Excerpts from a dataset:
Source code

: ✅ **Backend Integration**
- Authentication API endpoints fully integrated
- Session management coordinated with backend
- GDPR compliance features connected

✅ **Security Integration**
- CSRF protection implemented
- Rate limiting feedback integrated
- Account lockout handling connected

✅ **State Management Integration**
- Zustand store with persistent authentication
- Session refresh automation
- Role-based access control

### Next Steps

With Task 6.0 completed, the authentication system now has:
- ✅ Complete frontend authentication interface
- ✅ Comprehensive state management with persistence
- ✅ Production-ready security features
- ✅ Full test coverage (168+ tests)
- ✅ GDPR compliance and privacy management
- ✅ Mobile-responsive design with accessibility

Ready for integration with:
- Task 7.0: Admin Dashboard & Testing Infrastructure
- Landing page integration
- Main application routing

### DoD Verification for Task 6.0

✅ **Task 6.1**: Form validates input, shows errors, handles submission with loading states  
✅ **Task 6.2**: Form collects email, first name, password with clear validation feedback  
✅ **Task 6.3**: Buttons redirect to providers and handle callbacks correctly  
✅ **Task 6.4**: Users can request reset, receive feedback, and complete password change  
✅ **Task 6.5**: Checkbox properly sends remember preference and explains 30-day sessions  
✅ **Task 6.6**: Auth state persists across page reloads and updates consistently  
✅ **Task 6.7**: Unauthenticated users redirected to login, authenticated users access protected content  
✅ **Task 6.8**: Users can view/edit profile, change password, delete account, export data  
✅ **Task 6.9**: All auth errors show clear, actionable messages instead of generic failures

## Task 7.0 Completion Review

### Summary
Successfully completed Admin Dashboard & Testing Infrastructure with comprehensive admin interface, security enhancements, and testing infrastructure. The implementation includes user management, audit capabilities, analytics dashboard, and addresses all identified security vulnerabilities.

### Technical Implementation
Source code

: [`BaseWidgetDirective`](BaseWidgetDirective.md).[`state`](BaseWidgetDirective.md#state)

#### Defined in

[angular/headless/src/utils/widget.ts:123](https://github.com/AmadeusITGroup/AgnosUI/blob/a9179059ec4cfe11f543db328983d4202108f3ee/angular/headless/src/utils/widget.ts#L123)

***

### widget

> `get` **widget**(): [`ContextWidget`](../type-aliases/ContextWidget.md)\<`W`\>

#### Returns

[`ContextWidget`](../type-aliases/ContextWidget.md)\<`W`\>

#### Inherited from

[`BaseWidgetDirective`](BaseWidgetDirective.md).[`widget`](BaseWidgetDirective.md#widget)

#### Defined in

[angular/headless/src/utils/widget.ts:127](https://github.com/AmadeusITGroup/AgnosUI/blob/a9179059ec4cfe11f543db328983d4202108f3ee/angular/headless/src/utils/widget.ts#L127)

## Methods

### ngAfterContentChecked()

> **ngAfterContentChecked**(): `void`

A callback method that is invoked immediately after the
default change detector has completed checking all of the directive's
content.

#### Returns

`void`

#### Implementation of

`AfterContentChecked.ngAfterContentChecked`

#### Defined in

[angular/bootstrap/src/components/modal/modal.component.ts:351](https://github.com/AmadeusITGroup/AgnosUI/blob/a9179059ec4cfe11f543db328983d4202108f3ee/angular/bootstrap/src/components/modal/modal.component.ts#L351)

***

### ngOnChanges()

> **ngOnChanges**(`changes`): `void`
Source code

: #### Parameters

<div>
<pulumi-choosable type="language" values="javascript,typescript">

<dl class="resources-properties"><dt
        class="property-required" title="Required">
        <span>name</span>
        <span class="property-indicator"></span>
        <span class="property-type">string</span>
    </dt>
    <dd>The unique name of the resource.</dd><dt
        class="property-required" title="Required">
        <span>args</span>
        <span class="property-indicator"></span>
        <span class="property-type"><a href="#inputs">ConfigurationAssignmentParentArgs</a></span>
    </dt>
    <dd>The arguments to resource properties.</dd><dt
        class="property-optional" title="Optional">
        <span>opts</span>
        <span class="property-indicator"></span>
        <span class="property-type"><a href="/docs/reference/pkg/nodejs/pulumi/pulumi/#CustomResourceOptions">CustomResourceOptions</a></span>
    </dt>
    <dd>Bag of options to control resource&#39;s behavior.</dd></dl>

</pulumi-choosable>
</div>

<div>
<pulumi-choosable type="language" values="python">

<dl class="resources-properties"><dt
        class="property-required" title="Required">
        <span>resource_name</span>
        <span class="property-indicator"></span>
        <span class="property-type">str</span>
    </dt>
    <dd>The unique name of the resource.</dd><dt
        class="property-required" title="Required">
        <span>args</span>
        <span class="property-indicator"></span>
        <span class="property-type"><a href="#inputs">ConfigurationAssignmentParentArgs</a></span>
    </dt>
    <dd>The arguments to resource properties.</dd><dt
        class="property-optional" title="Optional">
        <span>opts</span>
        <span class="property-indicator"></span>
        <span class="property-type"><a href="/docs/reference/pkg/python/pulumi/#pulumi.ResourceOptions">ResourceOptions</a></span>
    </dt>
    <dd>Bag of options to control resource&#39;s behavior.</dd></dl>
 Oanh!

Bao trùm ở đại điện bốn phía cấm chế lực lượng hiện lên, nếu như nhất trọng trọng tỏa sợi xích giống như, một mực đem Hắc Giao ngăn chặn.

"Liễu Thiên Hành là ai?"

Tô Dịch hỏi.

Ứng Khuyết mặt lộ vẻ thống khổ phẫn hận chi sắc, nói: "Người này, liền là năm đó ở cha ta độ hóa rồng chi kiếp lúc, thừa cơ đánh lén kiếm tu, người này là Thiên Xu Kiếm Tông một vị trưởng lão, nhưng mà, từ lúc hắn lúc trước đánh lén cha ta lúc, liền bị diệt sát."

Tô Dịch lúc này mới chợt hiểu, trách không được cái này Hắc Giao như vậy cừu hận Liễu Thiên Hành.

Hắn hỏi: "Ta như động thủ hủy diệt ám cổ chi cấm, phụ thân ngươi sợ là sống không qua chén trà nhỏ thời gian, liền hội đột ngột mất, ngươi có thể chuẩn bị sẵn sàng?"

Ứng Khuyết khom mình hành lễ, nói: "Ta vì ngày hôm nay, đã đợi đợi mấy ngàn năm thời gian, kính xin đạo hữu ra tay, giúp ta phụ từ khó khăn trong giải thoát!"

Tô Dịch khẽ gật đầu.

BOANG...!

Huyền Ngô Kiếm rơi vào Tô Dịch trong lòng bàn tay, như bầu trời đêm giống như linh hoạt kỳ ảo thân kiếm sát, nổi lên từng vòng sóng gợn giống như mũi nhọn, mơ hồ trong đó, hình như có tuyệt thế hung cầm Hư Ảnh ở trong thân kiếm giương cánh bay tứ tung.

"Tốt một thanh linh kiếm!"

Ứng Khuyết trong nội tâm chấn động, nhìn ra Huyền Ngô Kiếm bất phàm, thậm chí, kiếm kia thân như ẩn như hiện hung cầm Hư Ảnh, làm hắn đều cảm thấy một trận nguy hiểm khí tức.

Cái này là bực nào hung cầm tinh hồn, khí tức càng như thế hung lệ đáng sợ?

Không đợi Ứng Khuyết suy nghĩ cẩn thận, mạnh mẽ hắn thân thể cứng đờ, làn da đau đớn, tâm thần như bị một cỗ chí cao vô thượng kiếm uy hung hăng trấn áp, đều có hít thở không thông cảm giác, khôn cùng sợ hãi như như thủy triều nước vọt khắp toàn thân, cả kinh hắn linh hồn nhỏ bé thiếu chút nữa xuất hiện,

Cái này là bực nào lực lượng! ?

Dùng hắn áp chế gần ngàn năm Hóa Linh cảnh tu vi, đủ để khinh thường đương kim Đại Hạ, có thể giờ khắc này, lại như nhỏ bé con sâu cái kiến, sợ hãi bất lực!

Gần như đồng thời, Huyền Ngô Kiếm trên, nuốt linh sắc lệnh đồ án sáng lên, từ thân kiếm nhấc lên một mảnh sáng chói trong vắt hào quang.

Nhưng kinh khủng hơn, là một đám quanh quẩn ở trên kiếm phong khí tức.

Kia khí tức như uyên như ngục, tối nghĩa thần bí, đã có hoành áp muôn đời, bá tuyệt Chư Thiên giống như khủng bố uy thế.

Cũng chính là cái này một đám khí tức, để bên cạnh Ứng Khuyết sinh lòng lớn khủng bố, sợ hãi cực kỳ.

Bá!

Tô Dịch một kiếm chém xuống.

• **Your instructions**: Of the lines above, copy each that contains "khủng".

• **Response to the exercise**:
Nhưng kinh khủng hơn, là một đám quanh quẩn ở trên kiếm phong khí tức.
Kia khí tức như uyên như ngục, tối nghĩa thần bí, đã có hoành áp muôn đời, bá tuyệt Chư Thiên giống như khủng bố uy thế.
Cũng chính là cái này một đám khí tức, để bên cạnh Ứng Khuyết sinh lòng lớn khủng bố, sợ hãi cực kỳ.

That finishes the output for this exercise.